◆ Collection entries
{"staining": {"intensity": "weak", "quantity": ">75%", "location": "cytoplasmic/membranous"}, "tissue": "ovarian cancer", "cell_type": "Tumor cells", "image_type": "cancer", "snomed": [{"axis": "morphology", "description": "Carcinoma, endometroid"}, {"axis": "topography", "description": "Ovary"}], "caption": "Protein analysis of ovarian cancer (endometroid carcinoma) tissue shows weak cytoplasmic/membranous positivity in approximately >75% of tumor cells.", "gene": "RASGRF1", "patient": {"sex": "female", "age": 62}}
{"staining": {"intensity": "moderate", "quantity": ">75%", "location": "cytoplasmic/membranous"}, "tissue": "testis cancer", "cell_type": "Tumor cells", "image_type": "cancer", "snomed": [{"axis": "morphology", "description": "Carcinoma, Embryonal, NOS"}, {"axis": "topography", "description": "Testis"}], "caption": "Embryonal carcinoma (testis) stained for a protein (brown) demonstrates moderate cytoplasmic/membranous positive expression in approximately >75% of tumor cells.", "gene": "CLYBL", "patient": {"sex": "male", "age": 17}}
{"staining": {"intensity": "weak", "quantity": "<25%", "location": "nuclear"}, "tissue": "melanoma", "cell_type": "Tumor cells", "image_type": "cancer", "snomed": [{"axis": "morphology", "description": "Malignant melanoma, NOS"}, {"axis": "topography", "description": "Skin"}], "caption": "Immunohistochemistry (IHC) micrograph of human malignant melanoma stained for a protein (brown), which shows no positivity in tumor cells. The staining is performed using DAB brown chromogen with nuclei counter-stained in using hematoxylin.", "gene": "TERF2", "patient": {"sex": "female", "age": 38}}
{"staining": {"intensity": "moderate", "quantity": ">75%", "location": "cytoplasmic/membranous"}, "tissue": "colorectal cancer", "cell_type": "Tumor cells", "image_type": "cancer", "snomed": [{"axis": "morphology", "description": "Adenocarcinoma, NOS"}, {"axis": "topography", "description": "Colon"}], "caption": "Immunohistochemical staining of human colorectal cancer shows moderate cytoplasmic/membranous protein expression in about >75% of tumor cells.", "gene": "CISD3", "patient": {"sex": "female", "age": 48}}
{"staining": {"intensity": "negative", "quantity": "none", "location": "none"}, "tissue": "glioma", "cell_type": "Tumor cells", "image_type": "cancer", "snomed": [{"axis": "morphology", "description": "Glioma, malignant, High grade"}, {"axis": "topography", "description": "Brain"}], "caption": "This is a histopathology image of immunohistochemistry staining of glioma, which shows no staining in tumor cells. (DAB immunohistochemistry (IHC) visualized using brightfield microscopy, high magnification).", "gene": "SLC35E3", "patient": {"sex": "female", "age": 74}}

◆ YOUR ASSIGNMENT
Restate exactly the records above from their first line through the line that holds "(IHC) micrograph of", please, including both and leaving out all others.

◆ EXERCISE OUTPUT
{"staining": {"intensity": "weak", "quantity": ">75%", "location": "cytoplasmic/membranous"}, "tissue": "ovarian cancer", "cell_type": "Tumor cells", "image_type": "cancer", "snomed": [{"axis": "morphology", "description": "Carcinoma, endometroid"}, {"axis": "topography", "description": "Ovary"}], "caption": "Protein analysis of ovarian cancer (endometroid carcinoma) tissue shows weak cytoplasmic/membranous positivity in approximately >75% of tumor cells.", "gene": "RASGRF1", "patient": {"sex": "female", "age": 62}}
{"staining": {"intensity": "moderate", "quantity": ">75%", "location": "cytoplasmic/membranous"}, "tissue": "testis cancer", "cell_type": "Tumor cells", "image_type": "cancer", "snomed": [{"axis": "morphology", "description": "Carcinoma, Embryonal, NOS"}, {"axis": "topography", "description": "Testis"}], "caption": "Embryonal carcinoma (testis) stained for a protein (brown) demonstrates moderate cytoplasmic/membranous positive expression in approximately >75% of tumor cells.", "gene": "CLYBL", "patient": {"sex": "male", "age": 17}}
{"staining": {"intensity": "weak", "quantity": "<25%", "location": "nuclear"}, "tissue": "melanoma", "cell_type": "Tumor cells", "image_type": "cancer", "snomed": [{"axis": "morphology", "description": "Malignant melanoma, NOS"}, {"axis": "topography", "description": "Skin"}], "caption": "Immunohistochemistry (IHC) micrograph of human malignant melanoma stained for a protein (brown), which shows no positivity in tumor cells. The staining is performed using DAB brown chromogen with nuclei counter-stained in using hematoxylin.", "gene": "TERF2", "patient": {"sex": "female", "age": 38}}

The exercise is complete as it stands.